I am created a HDFS cluster, with one namenode, two datenodes, and one secondary namenode. So, in total four machines/servers (with four IPs).
The configuration (core-site.xml, hdfs-site.xml, ...) is set up on the namenode and then copied to the ~/hadoop.X.X.X/etc/hadoop folder on the two datanodes and the one secondary namenode.
In the hdfs-site.xml ,
<property>
<name>dfs.replication</name>
<value>2</value>
</property>
The replication factor is set as 2. However, every time when I upload data onto HDFS, on the web interface, the replication factor is always 3, and the corresponding file is under-replicated.

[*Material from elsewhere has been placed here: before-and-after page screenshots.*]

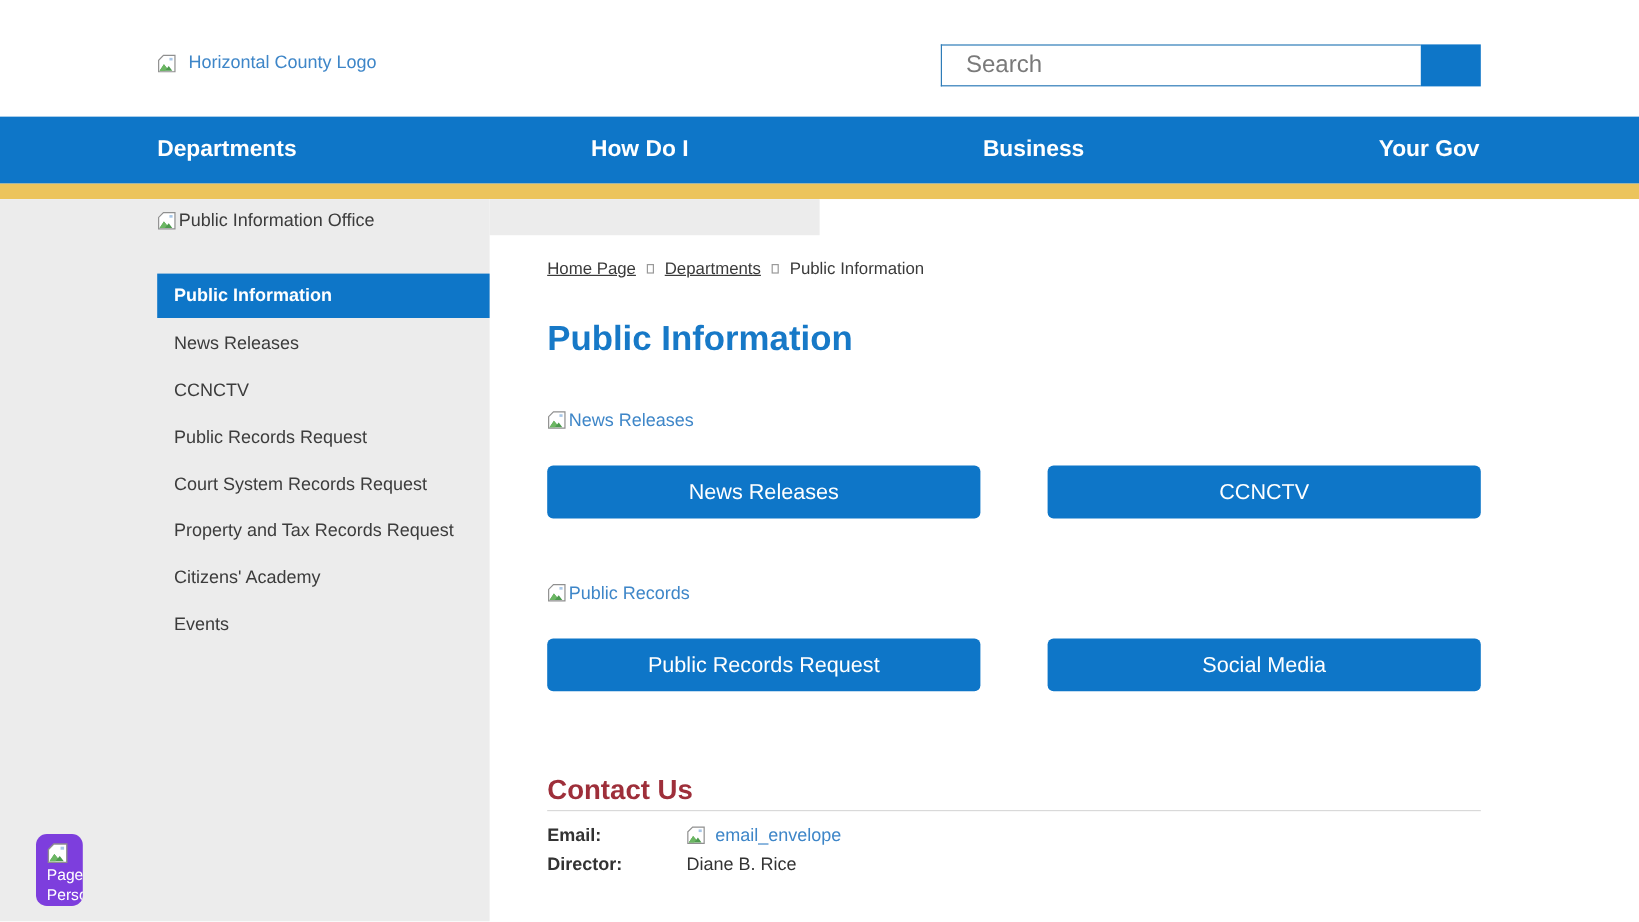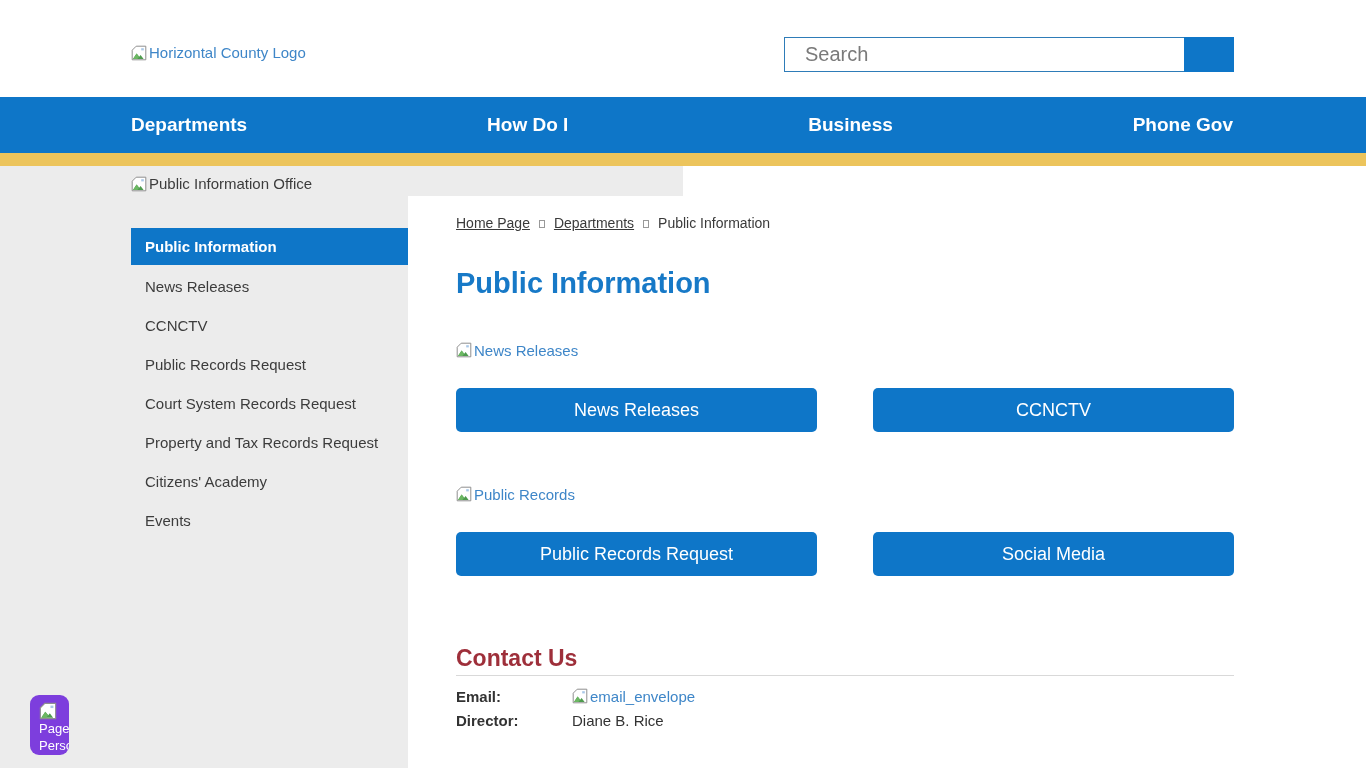--- a/index.html
+++ b/index.html
@@ -2,21 +2,21 @@
 <html><head>
 <meta charset="utf-8">
 <style>
   * { margin:0; padding:0; box-sizing:border-box; }
   html,body { width:1366px; height:768px; overflow:hidden; background:#fff;
               font-family:"Liberation Sans", sans-serif; }
 
   
   .site-header { position:relative; height:97px; background:#fff; }
   .logo-link { position:absolute; left:131px; top:44px; display:flex; align-items:center;
-               gap:2px; color:#3e86c8; font-size:15px; text-decoration:none; cursor:pointer; }
+               gap:10px; color:#3e86c8; font-size:15px; text-decoration:none; cursor:pointer; }
   .search-wrap { position:absolute; left:784px; top:37px; width:450px; height:35px; display:flex; }
   .search-input { flex:1; border:1px solid #2e7cb8; border-right:none; padding:0 20px;
                   font-size:20px; color:#0c4a6e; outline:none; }
   .search-input::placeholder { color:#7a7a7a; }
   .search-btn { width:50px; height:35px; background:#0e76c8; border:none; cursor:pointer; }
 
   
   .main-nav { height:56px; background:#0e76c8; display:flex; align-items:center;
               justify-content:space-between; padding:0 133px 0 131px; }
   .main-nav a { color:#fff; font-size:19px; font-weight:bold; text-decoration:none; cursor:pointer; }
@@ -57,21 +57,21 @@
              cursor:pointer; }
 
   .contact-heading { margin-top:74px; font-size:23px; font-weight:bold; color:#9e2f3a;
                      line-height:17px; }
   .contact-rule { border:none; border-top:1px solid #d9d9d9; margin-top:8px; }
   .contact-rows { margin-top:8px; font-size:15px; color:#333; }
   .c-row { display:flex; align-items:center; height:24px; }
   .c-label { width:116px; font-weight:bold; }
   .c-value { width:174px; }
   .c-extra { font-weight:bold; }
-  .email-link { display:flex; align-items:center; gap:2px; color:#3e86c8; font-size:15px;
+  .email-link { display:flex; align-items:center; gap:8px; color:#3e86c8; font-size:15px;
                 text-decoration:none; cursor:pointer; }
 
   
   .a11y-widget { position:absolute; left:30px; top:529px; width:39px; height:60px;
                  background:#7d3edd; border-radius:9px; overflow:hidden; cursor:pointer;
                  padding:7px 0 0 9px; color:#fff; font-size:13px; line-height:17px; }
 
   .bi { width:16px; height:16px; flex:0 0 16px; }
   .bi-lg { width:18px; height:18px; display:block; }
 </style>
@@ -97,21 +97,21 @@
   <div class="search-wrap">
     <input class="search-input" type="text" placeholder="Search" style="">
     <button class="search-btn"></button>
   </div>
 </div>
 
 <div class="main-nav">
   <a>Departments</a>
   <a>How Do I</a>
   <a>Business</a>
-  <a>Phone Gov</a>
+  <a>Your Gov</a>
 </div>
 <div class="accent-bar"></div>
 
 <div class="main-area">
   <div class="sidebar-bg"></div>
   <div class="gray-strip"></div>
 
   <div class="office-img">
     <svg class="bi">
         <use href="#bimg"></use>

I can of course run hadoop fs -setrep -w 2 /hdfsPathToTheFile
to change the replication factor from 3 back to 2. And when i have run hadoop fs -setrep -w 2 /
for all the existing files, then no file is reported under-replicated.
However, I want to avoid such situation and want the dfs.replication
(=2) defined in hdfs-site.xml reflected for the newly uploaded file.
The same problem has been discussed here: https://community.cloudera.com/t5/Support-Questions/Replication-factor-in-HDFS/td-p/117934, but no answer solves my problem.
On stackoverflow, these two posts are also similar: HDFS replication property not reflecting as defined in hfs-site.xml , HDFS replication factor
I have tried to follow their advice, e.g. hdfs dfsadmin -refreshNodes
, and/or restart hadoop cluster, and/or even re-install a completely new hadoop cluster. But none seems solves the problem that the dfs.replication (=2)
is not reflected for the newly uploaded files.
Anyone has idea?